- Exercise: Among the entries below, find each line holding "Adhes" and return it.

---+---

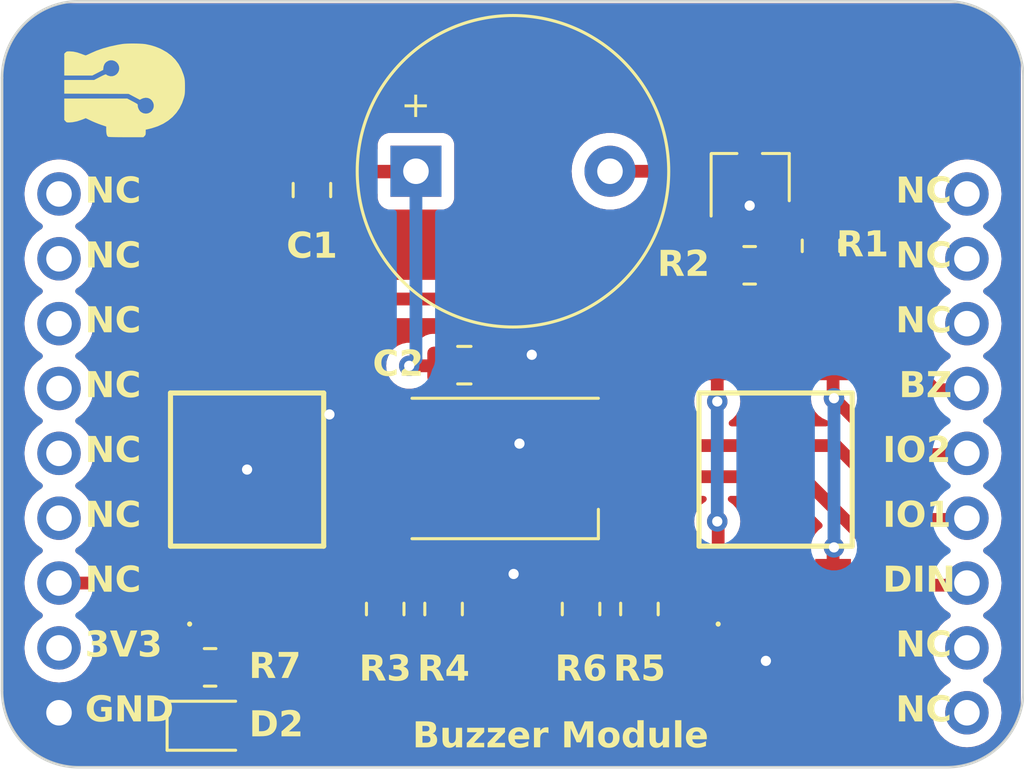
<source format=kicad_pcb>
(kicad_pcb
	(version 20240108)
	(generator "pcbnew")
	(generator_version "8.0")
	(general
		(thickness 1.6)
		(legacy_teardrops no)
	)
	(paper "A4")
	(layers
		(0 "F.Cu" signal)
		(31 "B.Cu" signal)
		(32 "B.Adhes" user "B.Adhesive")
		(33 "F.Adhes" user "F.Adhesive")
		(34 "B.Paste" user)
		(35 "F.Paste" user)
		(36 "B.SilkS" user "B.Silkscreen")
		(37 "F.SilkS" user "F.Silkscreen")
		(38 "B.Mask" user)
		(39 "F.Mask" user)
		(40 "Dwgs.User" user "User.Drawings")
		(41 "Cmts.User" user "User.Comments")
		(42 "Eco1.User" user "User.Eco1")
		(43 "Eco2.User" user "User.Eco2")
		(44 "Edge.Cuts" user)
		(45 "Margin" user)
		(46 "B.CrtYd" user "B.Courtyard")
		(47 "F.CrtYd" user "F.Courtyard")
		(48 "B.Fab" user)
		(49 "F.Fab" user)
		(50 "User.1" user)
		(51 "User.2" user)
		(52 "User.3" user)
		(53 "User.4" user)
		(54 "User.5" user)
		(55 "User.6" user)
		(56 "User.7" user)
		(57 "User.8" user)
		(58 "User.9" user)
	)
	(setup
		(pad_to_mask_clearance 0)
		(allow_soldermask_bridges_in_footprints no)
		(pcbplotparams
			(layerselection 0x00010fc_ffffffff)
			(plot_on_all_layers_selection 0x0000000_00000000)
			(disableapertmacros no)
			(usegerberextensions no)
			(usegerberattributes yes)
			(usegerberadvancedattributes yes)
			(creategerberjobfile yes)
			(dashed_line_dash_ratio 12.000000)
			(dashed_line_gap_ratio 3.000000)
			(svgprecision 4)
			(plotframeref no)
			(viasonmask no)
			(mode 1)
			(useauxorigin no)
			(hpglpennumber 1)
			(hpglpenspeed 20)
			(hpglpendiameter 15.000000)
			(pdf_front_fp_property_popups yes)
			(pdf_back_fp_property_popups yes)
			(dxfpolygonmode yes)
			(dxfimperialunits yes)
			(dxfusepcbnewfont yes)
			(psnegative no)
			(psa4output no)
			(plotreference yes)
			(plotvalue yes)
			(plotfptext yes)
			(plotinvisibletext no)
			(sketchpadsonfab no)
			(subtractmaskfromsilk no)
			(outputformat 1)
			(mirror no)
			(drillshape 1)
			(scaleselection 1)
			(outputdirectory "")
		)
	)
	(net 0 "")
	(net 1 "+5V")
	(net 2 "GND")
	(net 3 "unconnected-(D1-DOUT-Pad2)")
	(net 4 "DIN")
	(net 5 "Net-(D2-A)")
	(net 6 "Net-(Q1-B)")
	(net 7 "Net-(Q1-C)")
	(net 8 "SIG")
	(net 9 "Net-(R3-Pad2)")
	(net 10 "Net-(R5-Pad2)")
	(net 11 "GPIO_01")
	(net 12 "GPIO_02")
	(net 13 "unconnected-(U2-MOSI-Pad1)")
	(net 14 "unconnected-(U2-MISO-Pad2)")
	(net 15 "unconnected-(U2-CS-Pad3)")
	(net 16 "unconnected-(U2-SCK-Pad4)")
	(net 17 "unconnected-(U2-SCL-Pad5)")
	(net 18 "unconnected-(U2-SDA-Pad6)")
	(net 19 "unconnected-(U2-3V3-Pad8)")
	(net 20 "unconnected-(U2-TX-Pad10)")
	(net 21 "unconnected-(U2-RX-Pad11)")
	(net 22 "unconnected-(U2-GPIO-Pad16)")
	(net 23 "unconnected-(U2-GPIO-Pad17)")
	(net 24 "unconnected-(U2-GPIO-Pad18)")
	(footprint "Capacitor_SMD:C_0805_2012Metric" (layer "F.Cu") (at 84.074 86.2076))
	(footprint "LED_SMD:LED_0805_2012Metric" (layer "F.Cu") (at 74.1172 100.33))
	(footprint "oled_button:TS046665BK160SMT" (layer "F.Cu") (at 75.565 90.297 90))
	(footprint "air_module:air_module" (layer "F.Cu") (at 85.6488 92.0356))
	(footprint "Capacitor_SMD:C_0805_2012Metric" (layer "F.Cu") (at 78.105 79.3496 -90))
	(footprint "LED_SMD:LED_WS2812B_PLCC4_5.0x5.0mm_P3.2mm" (layer "F.Cu") (at 85.673877 90.25452))
	(footprint "Resistor_SMD:R_0805_2012Metric" (layer "F.Cu") (at 88.646 95.758 -90))
	(footprint "oled_button:TS046665BK160SMT"
		(layer "F.Cu")
		(uuid "71b7d56b-2608-4800-a52a-ecd5b7992eaa")
		(at 96.266 90.297 90)
		(descr "TS04-66-65-BK-160-SMT-2")
		(tags "Switch")
		(property "Reference" "SW2"
			(at 0 0 90)
			(layer "F.SilkS")
			(hide yes)
			(uuid "33c477e4-ddba-4bf1-a011-92170114ff7d")
			(effects
				(font
					(face "Calibri")
					(size 1 1)
					(thickness 0.254)
					(bold yes)
				)
			)
			(render_cache "SW2" 90
				(polygon
					(pts
						(xy 96.413798 90.987229) (xy 96.463967 90.990904) (xy 96.51289 91.00318) (xy 96.536896 91.013363)
						(xy 96.579906 91.039783) (xy 96.616184 91.07331) (xy 96.625312 91.084194) (xy 96.652981 91.126035)
						(xy 96.674012 91.173766) (xy 96.678801 91.188485) (xy 96.690345 91.238435) (xy 96.696004 91.291045)
						(xy 96.696631 91.316224) (xy 96.694235 91.36607) (xy 96.68906 91.401954) (xy 96.677754 91.449673)
						(xy 96.670741 91.471563) (xy 96.651187 91.516897) (xy 96.648271 91.522121) (xy 96.62751 91.55143)
						(xy 96.601621 91.564131) (xy 96.55326 91.567795) (xy 96.517601 91.566573) (xy 96.494398 91.561933)
						(xy 96.481697 91.553628) (xy 96.477789 91.541661) (xy 96.490002 91.51455) (xy 96.515955 91.471309)
						(xy 96.516868 91.469609) (xy 96.536672 91.424509) (xy 96.543735 91.403908) (xy 96.553932 91.354442)
						(xy 96.555947 91.315736) (xy 96.550465 91.26667) (xy 96.547643 91.256629) (xy 96.52444 91.212421)
						(xy 96.487071 91.184577) (xy 96.43895 91.174817) (xy 96.437245 91.174808) (xy 96.389372 91.188448)
						(xy 96.385221 91.191416) (xy 96.350921 91.227908) (xy 96.346631 91.234403) (xy 96.322588 91.278092)
						(xy 96.315124 91.294487) (xy 96.294938 91.339457) (xy 96.283861 91.363852) (xy 96.261383 91.407663)
						(xy 96.246247 91.433217) (xy 96.216747 91.472372) (xy 96.195933 91.4933) (xy 96.155194 91.522457)
						(xy 96.126812 91.536287) (xy 96.076804 91.549519) (xy 96.031069 91.552651) (xy 95.981656 91.548741)
						(xy 95.934212 91.535785) (xy 95.918718 91.52896) (xy 95.8768 91.503153) (xy 95.840133 91.4677)
						(xy 95.838117 91.465213) (xy 95.810152 91.421371) (xy 95.791254 91.373837) (xy 95.790246 91.370446)
						(xy 95.779393 91.321312) (xy 95.774618 91.269654) (xy 95.77437 91.254431) (xy 95.777501 91.205201)
						(xy 95.779499 91.191416) (xy 95.789856 91.142722) (xy 95.792933 91.13231) (xy 95.810893 91.086142)
						(xy 95.812228 91.083461) (xy 95.829813 91.055373) (xy 95.841781 91.046092) (xy 95.854482 91.04194)
						(xy 95.874265 91.039497) (xy 95.904063 91.038765) (xy 95.937769 91.039741) (xy 95.960483 91.043161)
						(xy 95.973428 91.050244) (xy 95.97758 91.062212) (xy 95.96781 91.086392) (xy 95.946073 91.126692)
						(xy 95.927854 91.172648) (xy 95.924824 91.182379) (xy 95.915827 91.230952) (xy 95.915054 91.251744)
						(xy 95.921494 91.300502) (xy 95.922381 91.30328) (xy 95.942409 91.34016) (xy 95.973184 91.362142)
						(xy 96.011041 91.369225) (xy 96.058188 91.355986) (xy 96.062332 91.353105) (xy 96.096633 91.31648)
						(xy 96.100923 91.309874) (xy 96.125103 91.265086) (xy 96.132674 91.248325) (xy 96.15275 91.202599)
						(xy 96.163937 91.178227) (xy 96.186205 91.13413) (xy 96.201307 91.108129) (xy 96.230807 91.068135)
						(xy 96.251621 91.047069) (xy 96.292264 91.017588) (xy 96.320497 91.003838) (xy 96.369493 90.990408)
					)
				)
				(polygon
					(pts
						(xy 96.631174 89.927948) (xy 96.657552 89.939427) (xy 96.672451 89.960921) (xy 96.67929 89.998046)
						(xy 96.680973 90.047093) (xy 96.681 90.055687) (xy 96.680038 90.10565) (xy 96.67929 90.118457)
						(xy 96.672451 90.155827) (xy 96.657552 90.175855) (xy 96.631174 90.18538) (xy 96.071858 90.327529)
						(xy 96.071858 90.328995) (xy 96.631174 90.463817) (xy 96.656819 90.473587) (xy 96.672207 90.493126)
						(xy 96.67929 90.529518) (xy 96.680958 90.578694) (xy 96.681 90.59009) (xy 96.680116 90.638992)
						(xy 96.67929 90.653594) (xy 96.672451 90.691207) (xy 96.657552 90.710991) (xy 96.631174 90.721249)
				
... [188858 chars truncated]
</source>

---+---

- The answer:
		(32 "B.Adhes" user "B.Adhesive")
		(33 "F.Adhes" user "F.Adhesive")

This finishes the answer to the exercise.